YOUR INSTRUCTIONS.
Filter the records for lines holding the string "TRIANGLE".

*** Opening THE DATA ***

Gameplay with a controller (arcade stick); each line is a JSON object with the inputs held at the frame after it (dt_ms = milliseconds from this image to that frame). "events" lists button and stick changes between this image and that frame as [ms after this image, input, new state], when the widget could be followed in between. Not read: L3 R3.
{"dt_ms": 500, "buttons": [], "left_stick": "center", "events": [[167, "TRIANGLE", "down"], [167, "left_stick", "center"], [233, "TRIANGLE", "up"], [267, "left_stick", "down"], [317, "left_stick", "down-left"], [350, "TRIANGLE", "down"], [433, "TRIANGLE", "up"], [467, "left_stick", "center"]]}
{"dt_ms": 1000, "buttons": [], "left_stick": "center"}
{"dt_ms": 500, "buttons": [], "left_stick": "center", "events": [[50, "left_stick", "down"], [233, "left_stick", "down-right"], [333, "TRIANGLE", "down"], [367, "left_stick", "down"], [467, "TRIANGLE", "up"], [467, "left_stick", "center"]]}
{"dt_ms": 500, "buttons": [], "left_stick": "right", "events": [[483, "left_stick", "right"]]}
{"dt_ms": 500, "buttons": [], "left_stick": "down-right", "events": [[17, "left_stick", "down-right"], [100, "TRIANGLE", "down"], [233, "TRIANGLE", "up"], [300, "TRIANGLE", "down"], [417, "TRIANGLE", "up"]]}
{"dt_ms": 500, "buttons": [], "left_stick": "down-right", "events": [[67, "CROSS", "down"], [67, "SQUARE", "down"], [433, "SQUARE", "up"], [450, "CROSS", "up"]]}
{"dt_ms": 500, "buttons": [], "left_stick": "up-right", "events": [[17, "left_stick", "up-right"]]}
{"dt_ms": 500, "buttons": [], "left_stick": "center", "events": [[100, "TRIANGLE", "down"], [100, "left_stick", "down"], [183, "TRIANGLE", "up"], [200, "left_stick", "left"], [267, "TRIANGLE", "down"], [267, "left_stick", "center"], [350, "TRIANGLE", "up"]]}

*** Closing THE DATA ***

SOLUTION TO THIS TASK.
{"dt_ms": 500, "buttons": [], "left_stick": "center", "events": [[167, "TRIANGLE", "down"], [167, "left_stick", "center"], [233, "TRIANGLE", "up"], [267, "left_stick", "down"], [317, "left_stick", "down-left"], [350, "TRIANGLE", "down"], [433, "TRIANGLE", "up"], [467, "left_stick", "center"]]}
{"dt_ms": 500, "buttons": [], "left_stick": "center", "events": [[50, "left_stick", "down"], [233, "left_stick", "down-right"], [333, "TRIANGLE", "down"], [367, "left_stick", "down"], [467, "TRIANGLE", "up"], [467, "left_stick", "center"]]}
{"dt_ms": 500, "buttons": [], "left_stick": "down-right", "events": [[17, "left_stick", "down-right"], [100, "TRIANGLE", "down"], [233, "TRIANGLE", "up"], [300, "TRIANGLE", "down"], [417, "TRIANGLE", "up"]]}
{"dt_ms": 500, "buttons": [], "left_stick": "center", "events": [[100, "TRIANGLE", "down"], [100, "left_stick", "down"], [183, "TRIANGLE", "up"], [200, "left_stick", "left"], [267, "TRIANGLE", "down"], [267, "left_stick", "center"], [350, "TRIANGLE", "up"]]}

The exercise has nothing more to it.